Инсоленс. Пустая из Кадора - страница 25



Элиот спокойно усаживается напротив – не слишком близко, не нависая, оставляя пространство между нами свободным, как лёгкий намёк на уважение. Мне впервые за долгое утро не хочется поджимать плечи. Его присутствие – странное: не давит, не толкает. Скорее – приглушает острые углы вокруг.

– Ты уже гуляла по Этерису? – спрашивает наконец. В голосе нет формальной вежливости, нет нажима. Просто вопрос. Простой. Как утро или как тёплый свет в его глазах.

Я чуть улыбаюсь.

– Пока нет. Только по Коллегии. Мойра устроила мне экскурсию… экспресс-тур с комментариями «здесь скучно, здесь опасно, сюда не ходи». Очень познавательно. Почти как карта с предупреждениями вместо коридоров и улиц.

Элиот коротко усмехается, глаза теплеют.

– Это на неё похоже. Мойра знает Коллегию лучше, чем любой из нас. Может обойти её с закрытыми глазами… и наверняка так и делает. Но по Этерису лучше меня проводника не найти. Если захочешь, могу показать город, когда будет время.

Поднимаю брови. В груди откликается странное ощущение. Как лёгкий ток по коже. Он предлагает не как страж, не как формальный знакомый. Просто… чтобы показать.

– Это было бы здорово.

Я чуть киваю, пальцы находят край рукава, цепляются. Холодок ткани напоминает: я ещё не совсем проснулась. Или не совсем очнулась в этом мире.

– У Этериса есть странная черта, – говорит Элиот, чуть наклонившись, но всё так же не пересекая тонкую границу между нами. – Сначала кажется пугающим. Чужим. А потом начинаешь замечать: кто-то оставил на камне царапину детской ладонью, кто-то подвесил фонарь не по уставу – чуть в сторону. Маленькие акценты. Город не просто стоит, он ждёт, когда его прочтут.
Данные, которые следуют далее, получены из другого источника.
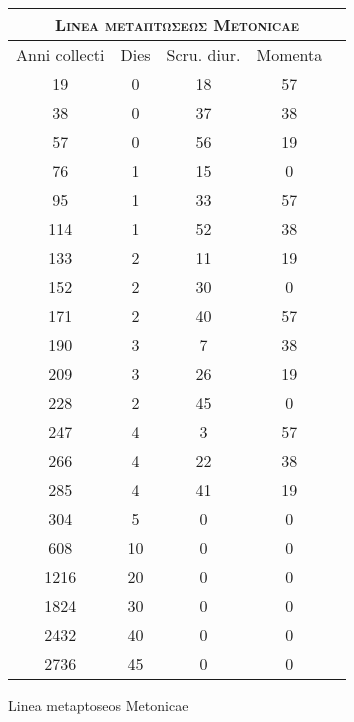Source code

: %
\normalsize
\centering
\begin{tabular}{@{}c c c c c@{} }
\toprule
\multicolumn{5}{c}{\Large\textsc{Linea \textgreek{μεταπτώσεως} Metonicae}}\\
\midrule
\multicolumn{1}{c}{Anni collecti} &
\multicolumn{1}{c}{Dies} &
\multicolumn{1}{c}{Scru. diur.} & %
\multicolumn{1}{c}{Momenta}
\\
\midrule
  19 &  0 & 18 & 57 \\
  38 &  0 & 37 & 38 \\
  57 &  0 & 56 & 19 \\
  76 &  1 & 15 &  0 \\
  95 &  1 & 33 & 57 \\
 114 &  1 & 52 & 38 \\
 133 &  2 & 11 & 19 \\
 152 &  2 & 30 &  0 \\
 171 &  2 & 40 & 57 \\
 190 &  3 &  7 & 38 \\
 209 &  3 & 26 & 19 \\
 228 &  2 & 45 &  0 \\
 247 &  4 &  3 & 57 \\
 266 &  4 & 22 & 38 \\
 285 &  4 & 41 & 19 \\
 304 &  5 &  0 &  0 \\
\midrule
 608 & 10 &  0 &  0 \\
1216 & 20 &  0 &  0 \\
1824 & 30 &  0 &  0 \\
2432 & 40 &  0 &  0 \\
2736 & 45 &  0 &  0 \\
\bottomrule
\end{tabular}
%
\caption{Linea metaptoseos Metonicae}
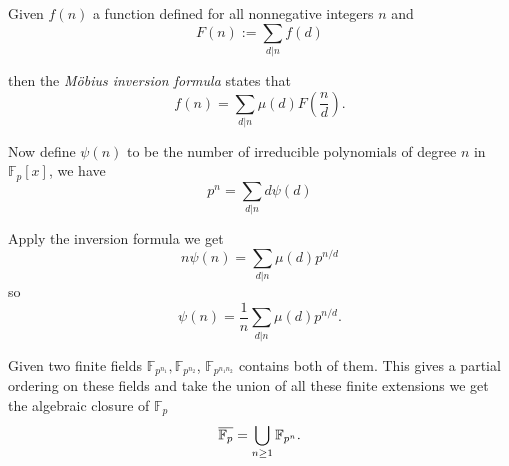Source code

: \documentclass[a4paper]{article}
\begin{document}
Given $f(n)$ a function defined for all nonnegative integers $n$ and
\[
  F(n) := \sum_{d|n} f(d)
\]

then the \emph{M\"obius inversion formula} states that
\[
  f(n) = \sum_{d|n} \mu(d) F(\frac{n}{d}).
\]

Now define $\psi(n)$ to be the number of irreducible polynomials of degree $n$ in $\mathbb F_p[x]$, we have
\[
  p^n = \sum_{d|n} d\psi(d)
\]

Apply the inversion formula we get
\[
  n \psi(n) = \sum_{d|n} \mu(d) p^{n/d}
\]
so
\[
  \psi(n) = \frac{1}{n} \sum_{d|n} \mu(d) p^{n/d}.
\]

Given two finite fields $\mathbb F_{p^{n_1}}, \mathbb F_{p^{n_2}}$, $\mathbb F_{p^{n_1n_2}}$ contains both of them. This gives a partial ordering on these fields and take the union of all these finite extensions we get the algebraic closure of $\mathbb F_p$
\[
  \cl{\mathbb F_p} = \bigcup_{n\geq 1} \mathbb F_{p^n}.
\]

\iffalse
\appendix

\section{From Dexter Chua Notes}

\begin{lem}
  Given $L/K$, $f(t) \in K[t]$ irreducible, there is a bijection between
  \[ \{ \text{roots of } f \: \text{in } L \} \longleftrightarrow \Hom_K(K[t]/(f(t)), L) \]
\end{lem}
\fi
\end{document}
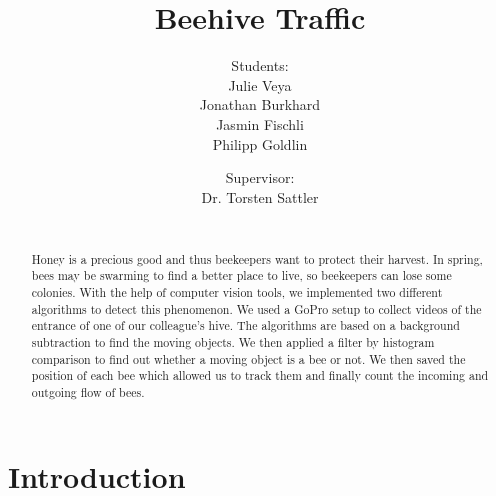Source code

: \documentclass[10pt,twocolumn,letterpaper]{article}
\begin{document}
\title{Beehive Traffic}

\author{Students:\\
Julie Veya\\
Jonathan Burkhard\\
Jasmin Fischli\\
Philipp Goldlin\\
{}
\and
Supervisor:\\
Dr. Torsten Sattler\\
\\
{}
}

\maketitle


\begin{abstract}

   Honey is a precious good and thus beekeepers want to protect their harvest. In spring, bees may be swarming to find a better place to live, so beekeepers can lose some colonies. With the help of computer vision tools, we implemented two different algorithms to detect this phenomenon. We used a GoPro setup to collect videos of the entrance of one of our colleague's hive. The algorithms are based on a background subtraction to find the moving objects. We then applied a filter by histogram comparison to find out whether a moving object is a bee or not. We then saved the position of each bee which allowed us to track them and finally count the incoming and outgoing flow of bees.
   
\end{abstract}


\section{Introduction}
\end{document}
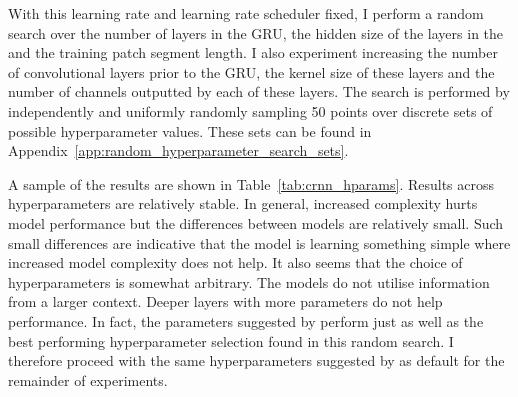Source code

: With this learning rate and learning rate scheduler fixed, I perform a random search over the number of layers in the GRU, the hidden size of the layers in the and the training patch segment length. I also experiment increasing the number of convolutional layers prior to the GRU, the kernel size of these layers and the number of channels outputted by each of these layers. The search is performed by independently and uniformly randomly sampling 50 points over discrete sets of possible hyperparameter values. These sets can be found in Appendix~\ref{app:random_hyperparameter_search_sets}. 

A sample of the results are shown in Table~\ref{tab:crnn_hparams}. Results across hyperparameters are relatively stable. In general, increased complexity hurts model performance but the differences between models are relatively small. Such small differences are indicative that the model is learning something simple where increased model complexity does not help. It also seems that the choice of hyperparameters is somewhat arbitrary. The models do not utilise information from a larger context. Deeper layers with more parameters do not help performance. In fact, the parameters suggested by \citet{StructuredTraining} perform just as well as the best performing hyperparameter selection found in this random search. I therefore proceed with the same hyperparameters suggested by \citet{StructuredTraining} as default for the remainder of experiments.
Мой внутренний голос не удерживается:

Он поэт или страж? Или это одно и то же в этом мире?

– Ты говоришь о нём… как о человеке, – вырывается. И тут же, чертыхнувшись мысленно, опускаю взгляд. – Прости. Глупость.

– Нет, – Элиот качает головой, чуть улыбнувшись. – Не глупость. Так и есть. Этерис живёт. И если однажды он станет казаться тебе слишком строгим… просто напомни себе: за фасадами тоже люди. Даже у нас. Даже под бронёй.

В этот момент возвращается Мойра. В одной руке у неё поднос с кружками, во второй тарелка на которой выстроились в аккуратную пирамиду маленькие… пирожки? Я щурюсь, словно сомневаюсь в собственном зрении: тесто золотистое, чуть потрескавшееся сбоку, кое-где блестит глянцевой корочкой.

– Вот! Пока вы тут обсуждаете философию городской архитектуры, я спасаю наше утро, – она ставит поднос на стол легко, почти с вызовом, будто это не просто еда, а часть ритуала, который здесь понимают без слов. – Ваш шэвар, господа. Свежий. Почти не разбавленный формальностями. И наисвежайшие марельники.

Марельники? Господи… пусть это будет просто пирожок.

Спасибо, – Элиот берет кружку и кивает Мойре с тем спокойствием, как будто этот утренний ритуал, неотъемлемая часть чего-то большего, чем просто трапеза. Я наблюдаю за ним с неожиданной завистью: вот бы и мне так просто принять чужое, не анализируя, не боясь ошибиться в интонации или вкусе.

Я обхватываю стеклянную кружку обеими ладонями – тепло проникает в кожу, напоминая: я всё ещё здесь, ещё держусь. Аромат шэвара бьёт в нос – кисло-сладкий, дымный, с пряным хищным оттенком. Делаю осторожный глоток и сразу морщусь. Напиток густой, цепкий, будто тёплая краска растеклась по нёбу, цепляется за зубы терпкой пряностью, а потом раскручивается где-то в груди, растягиваясь волной жара. Не неприятно – странно.